According to the news release, “The bill prohibits landlords from terminating month-to-month tenancies without cause after one year of occupancy. Tenants would be entitled to advanced written notice, ranging from 30 to 90 days, if they are going to be evicted. The bill also would cap annual rent increases to 7 percent – plus the consumer price index – over the existing year’s rents. Landlords who fail to comply with those provisions would pay three months’ rent, plus actual damages, to the tenants affected by the eviction or rent increase.”
Sen. Shemia Fagan, D-Portland, chairs the Senate Housing Committee and is a leader on the issue of housing.
“Last December, I met an 83-year-old renter who was afraid to ask maintenance to fix her lights for fear of eviction or a rent spike,” Fagan said in the news release. “She had lived in the dark for 3 months by the time I met her. SB 608 protects her and hundreds of thousands of Oregonians who deserve safe and stable rental housing.”
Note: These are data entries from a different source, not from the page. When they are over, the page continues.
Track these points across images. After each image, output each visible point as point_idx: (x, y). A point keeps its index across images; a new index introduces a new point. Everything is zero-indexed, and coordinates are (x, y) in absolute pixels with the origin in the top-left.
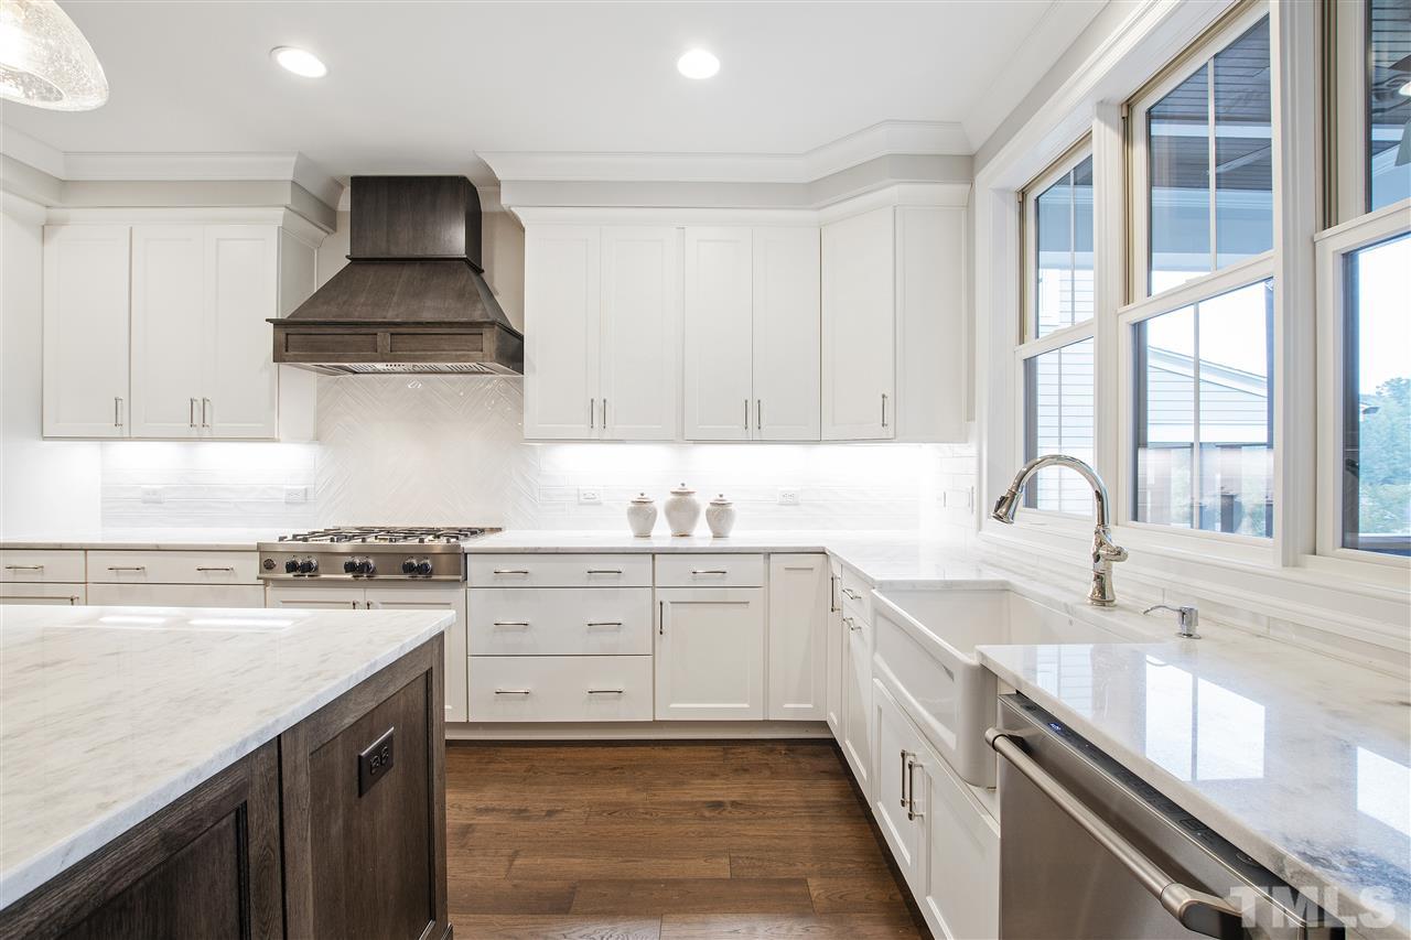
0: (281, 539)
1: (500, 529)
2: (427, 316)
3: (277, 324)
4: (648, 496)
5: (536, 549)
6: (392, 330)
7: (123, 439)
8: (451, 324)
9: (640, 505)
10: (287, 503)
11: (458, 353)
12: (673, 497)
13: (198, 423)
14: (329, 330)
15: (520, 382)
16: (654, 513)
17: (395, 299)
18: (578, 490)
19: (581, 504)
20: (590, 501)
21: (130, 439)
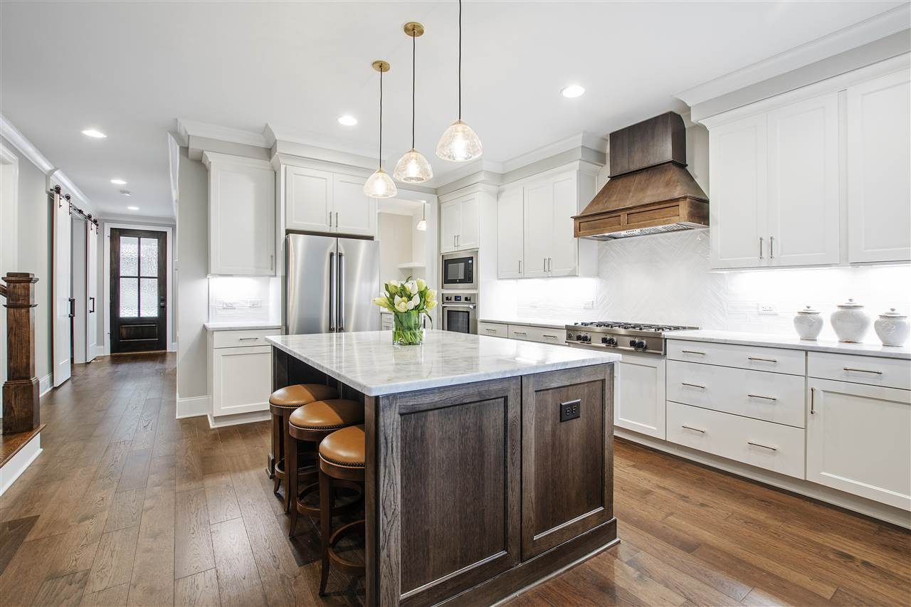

“Today, working hard is no guarantee that you will be able to put a roof over your head — let alone a healthy and stable one,” said Habitat for Humanity of Oregon Executive Director Shannon Vilhauer in written testimony. “We believe Oregon is better than that. Every Oregonian should be able to find a decent and affordable place to live. Diligent renters deserve the opportunity to plant roots in their local communities.”